Elezioni in Israele, Netanyahu in testa
Elvira Ragosta – Città del Vaticano
A scrutinio non ancora completo, i dati parlano di 36 seggi al Likud di Benjuamin Netanyahu e 32 a Blu e Bianco di Benny Gantz. E se Netanyahu ha già avviato questa mattina contatti per un nuovo governo, il leader del partito centrista Gantz attende i risultati definitivi e aggiunge: "Valuteremo la strada da prendere e rispetteremo la decisione degli elettori". Benjamin Netanyahu l’ha definita la più grande vittoria della sua vita. "E' stata una grande vittoria per la destra, ma prima di tutto e soprattutto - ha detto - una vittoria per noi uomini del Likud".
L’analisi del voto
Per Maria Granzia Enardu, docente di Relazioni internazionali all’Università di Firenze, Netanyahu ha sicuramente avuto un successo personale: “Ha aumentato i suoi seggi, però è rimasto esattamente dov’era da circa un anno, cioè non riesce ad avere una maggioranza, anche minima, e la ragione non è solo l’opposizione del partito del generale Gantz, ma soprattutto che a destra gli ha negato il consenso da oltre un anno Lieberman, che è suo acerrimo nemico”. Per Israele, quelle di ieri sono state le terze elezioni in un anno. Alto il dato dell’affluenza che ha visto la partecipazione del 71% degli elettori. Un elemento nuovo che emerge da queste consultazioni, secondo la professoressa Enardu, riguarda la lista araba, che è cresciuta di ben 15 seggi e che però ha eroso spazio alla sinistra. “A destra di Netanyahu – aggiunge – i partiti minori hanno avuto anch’essi una riduzione dei seggi, cioè, c’è stata una sorta di cannibalizzazione da parte dei partiti maggiori".

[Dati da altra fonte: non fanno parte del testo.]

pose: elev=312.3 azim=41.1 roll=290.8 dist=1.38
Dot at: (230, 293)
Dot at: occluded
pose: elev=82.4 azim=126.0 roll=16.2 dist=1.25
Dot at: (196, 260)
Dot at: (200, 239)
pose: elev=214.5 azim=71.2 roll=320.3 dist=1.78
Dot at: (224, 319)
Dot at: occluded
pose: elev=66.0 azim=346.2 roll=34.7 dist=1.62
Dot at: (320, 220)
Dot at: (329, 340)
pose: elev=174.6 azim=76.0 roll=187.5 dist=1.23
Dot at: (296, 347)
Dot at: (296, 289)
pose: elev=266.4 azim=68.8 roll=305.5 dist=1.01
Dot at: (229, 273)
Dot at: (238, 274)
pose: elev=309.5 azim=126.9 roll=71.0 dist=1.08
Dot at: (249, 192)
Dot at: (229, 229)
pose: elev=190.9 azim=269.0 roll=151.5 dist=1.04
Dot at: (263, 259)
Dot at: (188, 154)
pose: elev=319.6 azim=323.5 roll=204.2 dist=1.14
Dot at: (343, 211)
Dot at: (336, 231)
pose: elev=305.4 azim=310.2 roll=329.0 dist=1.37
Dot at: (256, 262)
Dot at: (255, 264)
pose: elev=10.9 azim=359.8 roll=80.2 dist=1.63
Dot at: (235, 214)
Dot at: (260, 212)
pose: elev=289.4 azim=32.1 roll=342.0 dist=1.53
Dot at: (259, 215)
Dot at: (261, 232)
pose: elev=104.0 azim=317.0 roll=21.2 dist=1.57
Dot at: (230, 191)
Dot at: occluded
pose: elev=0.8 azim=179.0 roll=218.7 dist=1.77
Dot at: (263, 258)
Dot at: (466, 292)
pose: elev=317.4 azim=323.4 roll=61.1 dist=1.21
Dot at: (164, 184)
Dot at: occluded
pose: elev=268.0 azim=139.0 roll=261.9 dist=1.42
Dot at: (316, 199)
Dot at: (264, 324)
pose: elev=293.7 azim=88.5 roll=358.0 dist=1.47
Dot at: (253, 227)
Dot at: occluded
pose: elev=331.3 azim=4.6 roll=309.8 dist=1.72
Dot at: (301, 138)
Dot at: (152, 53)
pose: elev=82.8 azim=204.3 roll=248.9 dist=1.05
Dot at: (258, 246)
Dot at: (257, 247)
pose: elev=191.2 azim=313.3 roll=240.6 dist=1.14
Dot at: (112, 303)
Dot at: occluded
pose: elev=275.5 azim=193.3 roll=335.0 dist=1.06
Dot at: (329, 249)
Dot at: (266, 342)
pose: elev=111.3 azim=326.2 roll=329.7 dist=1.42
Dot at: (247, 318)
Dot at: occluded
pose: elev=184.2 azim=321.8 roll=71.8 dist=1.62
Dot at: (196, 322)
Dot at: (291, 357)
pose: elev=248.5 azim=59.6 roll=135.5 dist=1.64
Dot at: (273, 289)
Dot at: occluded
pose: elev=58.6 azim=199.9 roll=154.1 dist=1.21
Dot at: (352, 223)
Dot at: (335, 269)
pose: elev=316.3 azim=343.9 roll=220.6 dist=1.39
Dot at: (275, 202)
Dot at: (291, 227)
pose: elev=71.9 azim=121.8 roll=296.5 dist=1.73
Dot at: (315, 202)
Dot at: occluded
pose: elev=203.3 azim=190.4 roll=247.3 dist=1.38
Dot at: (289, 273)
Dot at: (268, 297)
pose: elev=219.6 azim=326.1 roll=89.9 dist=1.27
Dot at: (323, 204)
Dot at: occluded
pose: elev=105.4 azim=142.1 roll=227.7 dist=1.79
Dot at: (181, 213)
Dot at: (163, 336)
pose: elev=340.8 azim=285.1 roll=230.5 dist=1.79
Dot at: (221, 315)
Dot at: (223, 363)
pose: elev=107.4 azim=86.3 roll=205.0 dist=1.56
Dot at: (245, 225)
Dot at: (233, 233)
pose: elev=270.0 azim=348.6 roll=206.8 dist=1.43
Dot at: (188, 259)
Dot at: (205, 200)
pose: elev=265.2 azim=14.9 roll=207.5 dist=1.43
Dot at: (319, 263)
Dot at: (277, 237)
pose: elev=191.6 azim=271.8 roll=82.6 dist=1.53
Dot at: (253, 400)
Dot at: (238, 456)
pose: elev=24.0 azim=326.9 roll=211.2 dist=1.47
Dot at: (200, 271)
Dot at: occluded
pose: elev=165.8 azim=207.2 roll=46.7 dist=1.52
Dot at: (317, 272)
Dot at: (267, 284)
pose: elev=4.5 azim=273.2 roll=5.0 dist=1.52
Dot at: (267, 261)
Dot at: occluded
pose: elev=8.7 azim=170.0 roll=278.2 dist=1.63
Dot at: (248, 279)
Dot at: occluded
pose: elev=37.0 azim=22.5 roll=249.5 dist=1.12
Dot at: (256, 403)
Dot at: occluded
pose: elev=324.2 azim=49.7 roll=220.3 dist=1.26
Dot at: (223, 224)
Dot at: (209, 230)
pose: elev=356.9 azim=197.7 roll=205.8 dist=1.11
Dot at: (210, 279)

Le reazioni dura dei palestinesi
E’ arrivata via twitter la reazione del Segretario generale dell'Olp, l'Organizzazione per la liberazione della Palestina, Saeb Erekat, che ha commentato così il risultato di Netanyahu: ''Hanno vinto gli insediamenti, l'annessione e l'apartheid''. Per Erekat, la campagna del Likud "è stata sulla continuazione dell'occupazione e del conflitto". In mattinata è giunta anche la dichiarazione del portavoce di Hamas, Fawzi Barhum, secondo cui la fisionomia di un nuovo esecutivo israeliano non influenzerà in alcun caso la lotta contro la occupazione e la volontà di resistenza del popolo palestinese. Riguardo a come questo risultato si innesta nel Piano di pace per il Medio oriente presentato dal presidente statunitense Trump lo scorso gennaio, per la professoressa Enardu quello di Trump non è un vero piano di pace: Trump voleva una grande iniziativa che portasse il suo nome. Naturalmente Netanyhau può dire che quella è la base su cui si discute, una base forte per Israele, e se i palestinesi non cedono non si va avanti di un millimetro. Questa è la paralisi. Paralisi dei negoziati e paralisi all’interno di Israele, dove non hanno un governo e non lo avranno presto”.